◆ 閱讀文本
>>
2025年7月24日,歐盟領導人在北京與中國領導人會面,會後雙方都強調合作而非對抗的重要性。
然而,由於歐盟深受以美國為首的舊單極和以歐洲為中心的世界觀所羈絆,未能適應朝向多極世界快速而動蕩的轉型,導致中歐長達25年談判難有寸進。
歐盟新聞稿強調,歐洲理事會主席科斯塔(Antonio Costa)、歐盟委員會主席馮德萊恩(Ursula von der Leyen)和歐盟外交與安全政策高級代表卡拉斯(Kaja Kallas)與中國國家主席習近平舉行了富有成效的會晤。

歐盟致力深化與中國關係
新聞稿提出了多個值得關注的觀點。首先,歐盟和中國應共同承擔維護基於規則的國際秩序的責任,共同應對全球挑戰,維護多邊主義。而歐盟將持續致力於深化與中國的關係,尤其是在應對氣候變遷領域。
其次,歐盟與中國領導人討論了俄烏戰爭,歐盟認為戰爭對烏克蘭構成生存威脅。中國作為聯合國安理會常任理事國,應負有維護基於規則的國際秩序的特殊責任,不應該支援俄羅斯軍工系統的運作。
<<
◆ 作答說明
依據這篇關於中歐領導人會晤的文章,歐盟領導人於哪一天在北京與中國領導人會面?

已儲存的資料集項目
>>
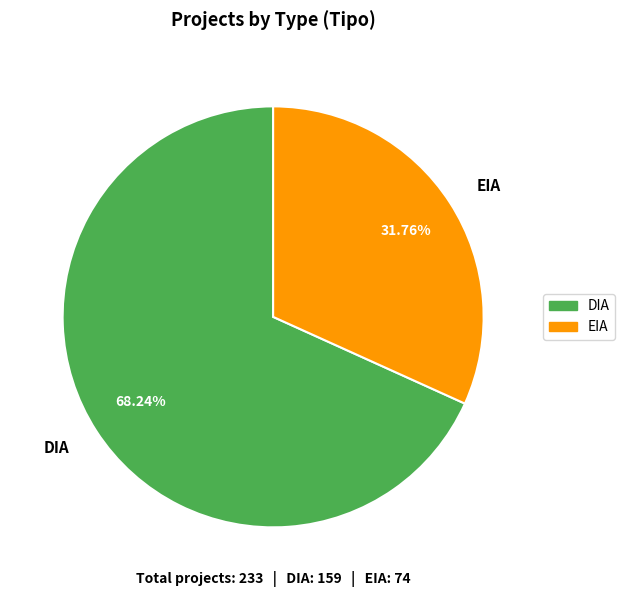

Which category accounts for the majority?

DIA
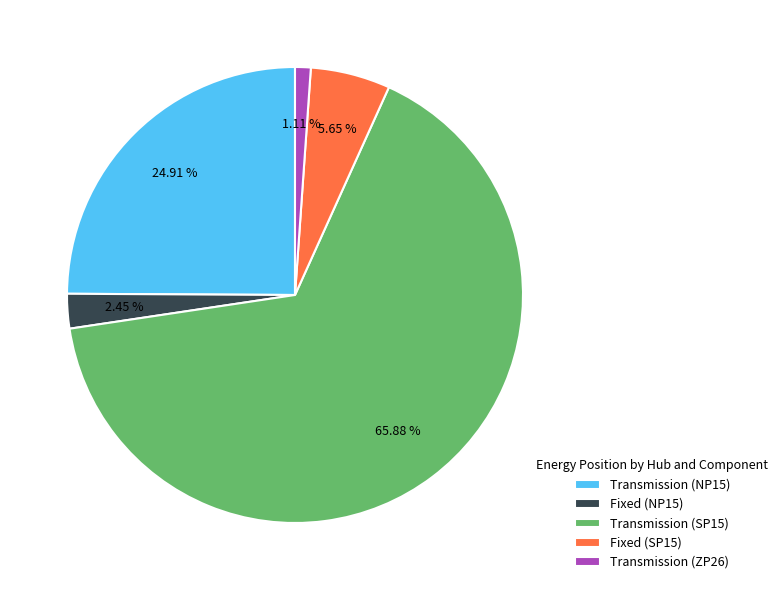

Rank the categories by value from highest to lowest.

Transmission (SP15), Transmission (NP15), Fixed (SP15), Fixed (NP15), Transmission (ZP26)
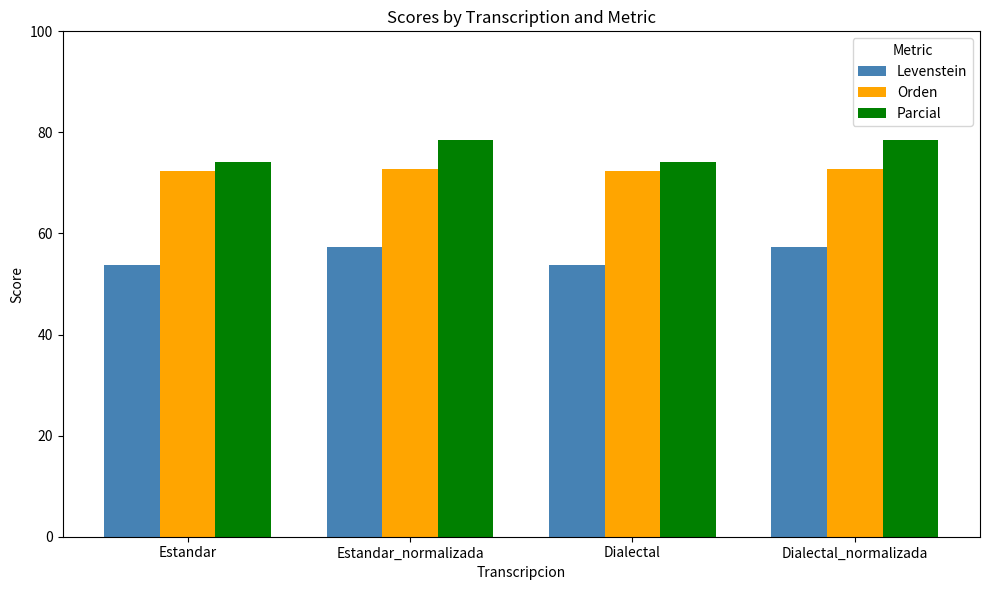

What value does the Parcial series have at Estandar_normalizada?

78.5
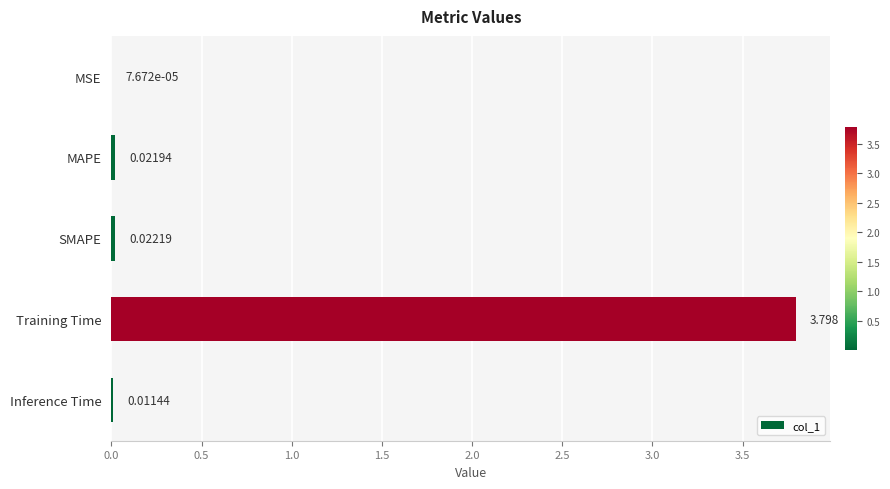

At which category does the chart reach its peak across all series?

Training Time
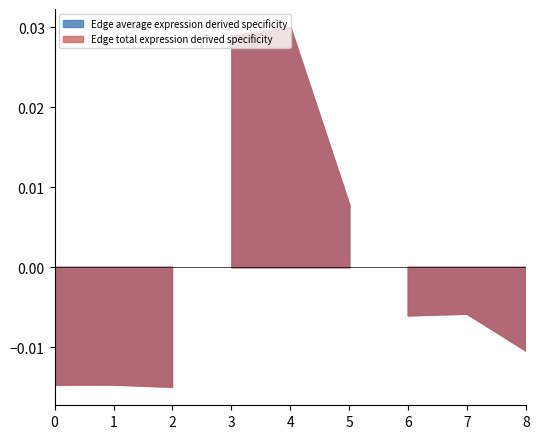

At which category is the sum across all series the highest?

4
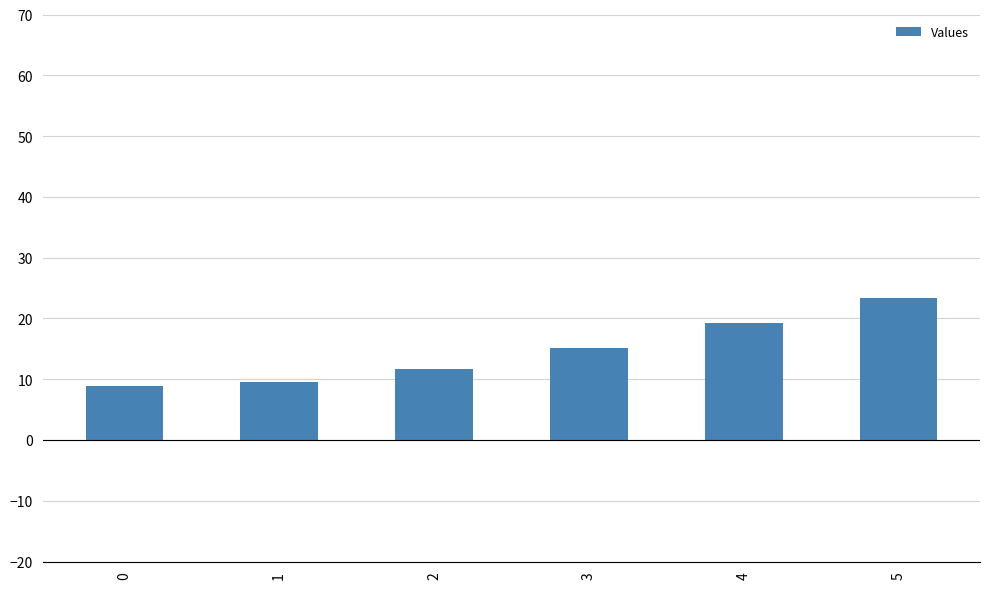

List the labels in order of value, largest first.

5, 4, 3, 2, 1, 0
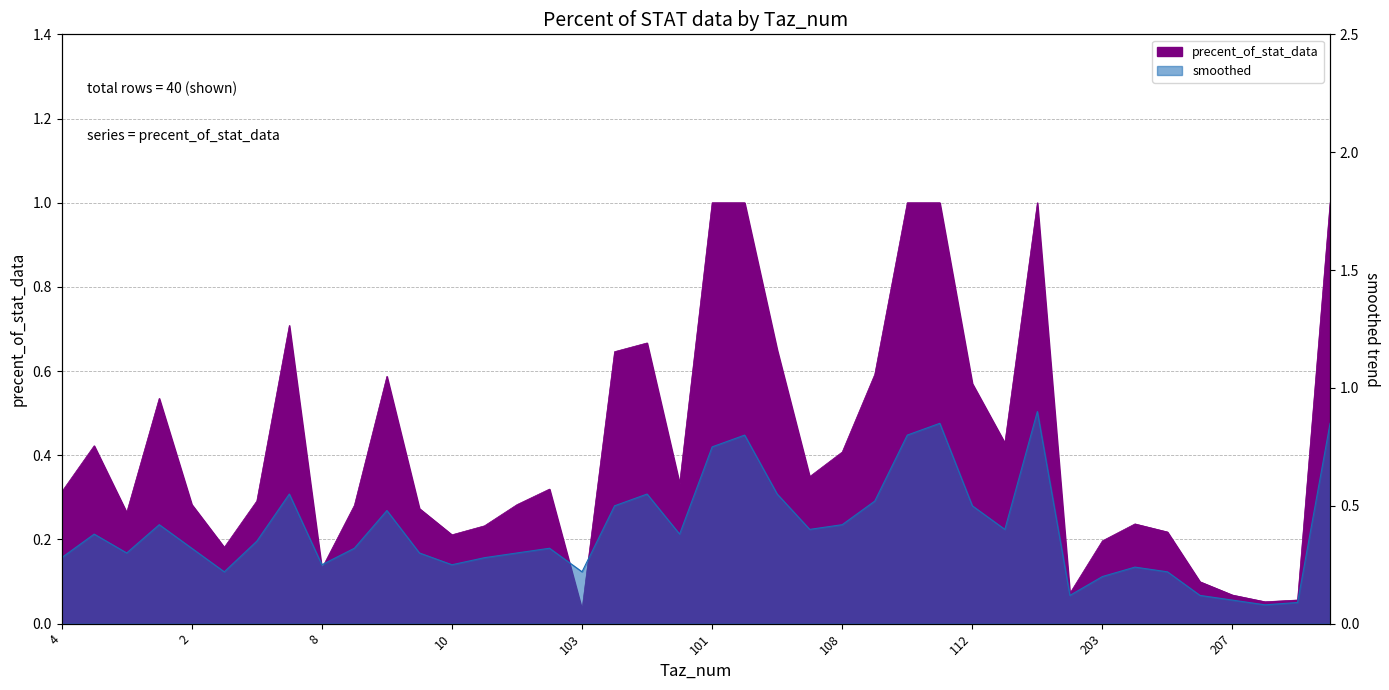

Where is the first local minimum for precent_of_stat_data?

6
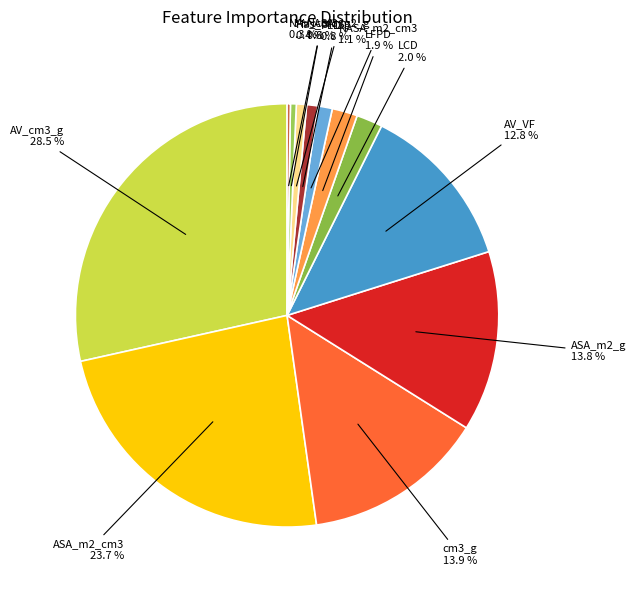

What is the total percentage of LCD and AV_cm3_g?

30.5%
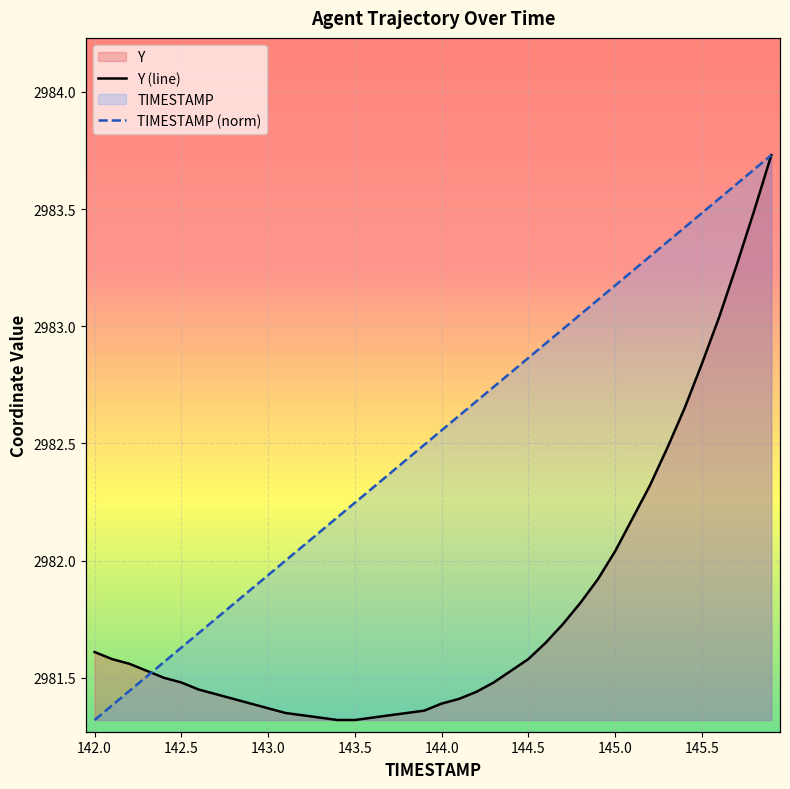

After their last crossing, which series has the higher values: Y (line) or TIMESTAMP (norm)?

TIMESTAMP (norm)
<<
◆ 作答結果
2025年7月24日。